Royal Canoe’s dedication to crafting a seamless musical pastiche is obsessive. For live shows, they’d rather lug hundreds of pounds of keyboards, mixers and pedals across the continent (very much like a voyager canoe, in fact) than rely on lengthy backing tracks. They actually play every part, every time. And while their van is packed with hardware, much of that hardware is, in turn, crammed full of widely-sourced samples and adoringly homemade sounds. Their fearlessness about using whatever they feel like is grounded, not in recklessness, but in a decisive confidence.
In 2012 alone, Royal Canoe released two independent EPs, Extended Play and Purple & Gold. They took part in Winnipeg Symphony Orchestra’s New Music Festival, arranging and performing a portion of Beck’s Song Reader, an album released as sheet music and published by McSweeny’s. They brought so much musical goodness to CMJ that they landed on Best Of lists of The New York Times, KCRW and Consequence of Sound. And they played nearly one hundred shows. For 2013, the main act (so far) is releasing their full-length album, Today We’re Believers, with L.A.’s Roll Call Records and Toronto’s Nevado Records.

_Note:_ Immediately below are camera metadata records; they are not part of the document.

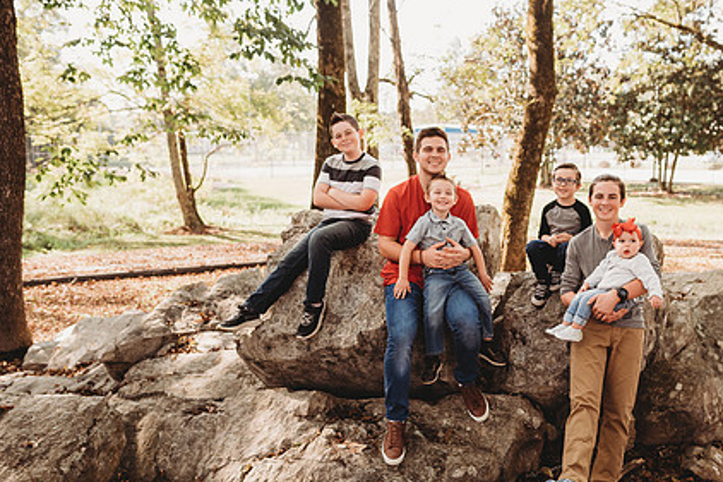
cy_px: 253
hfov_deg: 56.2
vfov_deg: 39.9
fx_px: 662
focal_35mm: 33
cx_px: 475
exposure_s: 1/250
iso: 250
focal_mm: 24
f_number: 3.2
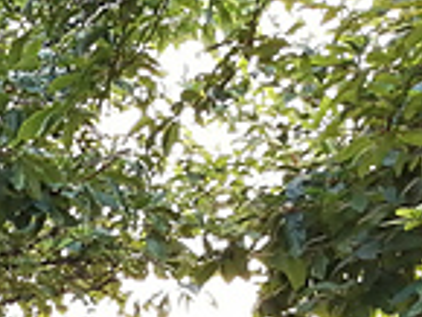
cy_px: 628
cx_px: -434
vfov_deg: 11.6
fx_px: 1403
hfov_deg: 14.2
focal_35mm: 115
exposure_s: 1/120
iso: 64
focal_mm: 3.46
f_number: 1.8
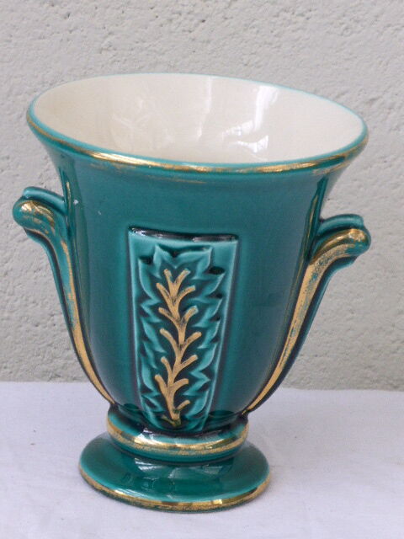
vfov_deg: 11.6
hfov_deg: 8.7
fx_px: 2645
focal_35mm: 170
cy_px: 270
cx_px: 202
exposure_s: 1/8
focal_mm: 27.6
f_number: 5.4
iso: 400
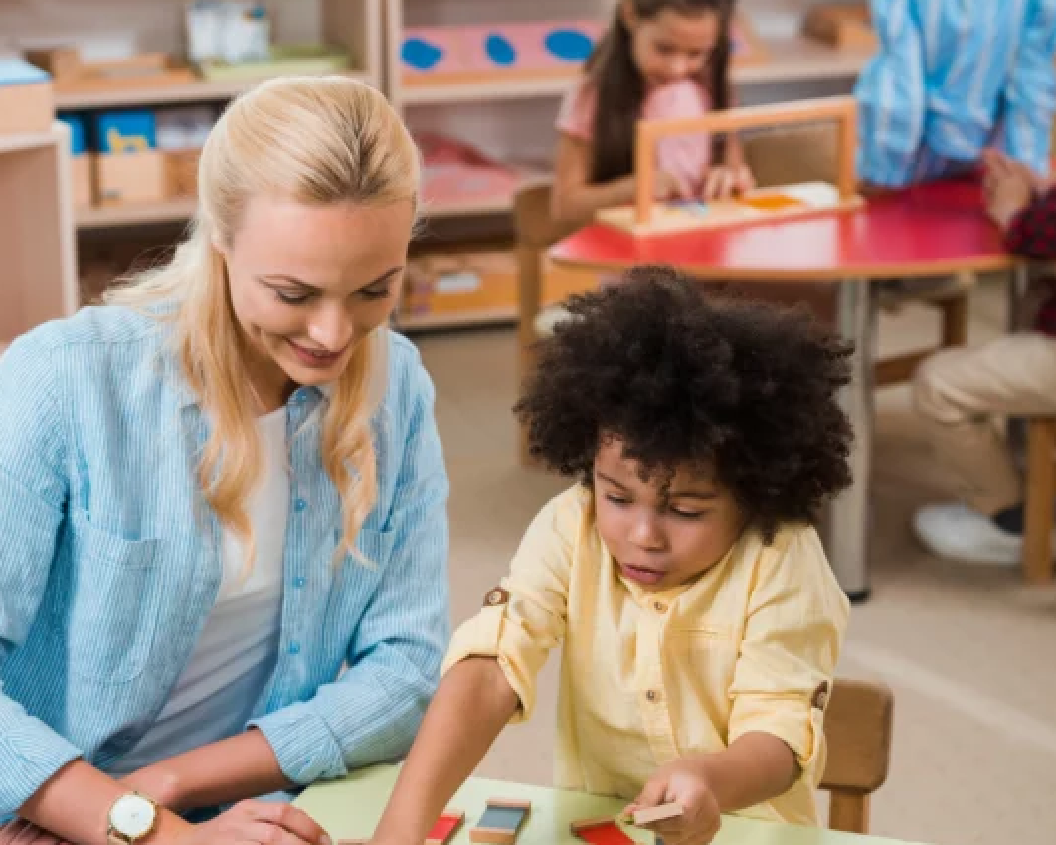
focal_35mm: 99
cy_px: 386
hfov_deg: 19.4
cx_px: 527
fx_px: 3095
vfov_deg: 15.5
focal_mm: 70
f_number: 3.5
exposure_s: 1/200
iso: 320
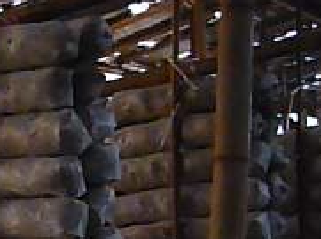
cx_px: -106
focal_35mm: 117
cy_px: 276
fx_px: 1083
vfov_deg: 12.4
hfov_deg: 15.9
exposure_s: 1/30
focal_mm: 5.5
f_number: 2.8
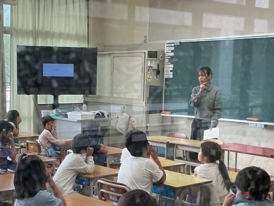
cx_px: 94
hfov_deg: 29.6
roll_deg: -1.6
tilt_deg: -9.1
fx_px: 515
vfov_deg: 22.4
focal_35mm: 65
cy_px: 154
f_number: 1.8
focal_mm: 3
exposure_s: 1/120
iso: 64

They have cited their hometown as a core influence for their work, in particular, Winnipeg’s extreme perpetual cycle through euphoric summers under gigantic prairie skies, to near-debilitating winters that instill their own intense, almost aggressive energy into the psyche. While the 2012 EPs feel more consistently located in hot open spaces, more about floating in strangers’ backyard pools without them knowing and biking all sweaty down roads that don’t actually end, Today We’re Believers leans more heavily into urban side of things, cruising the downtown core at night with streetlights fractured and smeared by frost patterns on the windows. The full cycle is balanced out.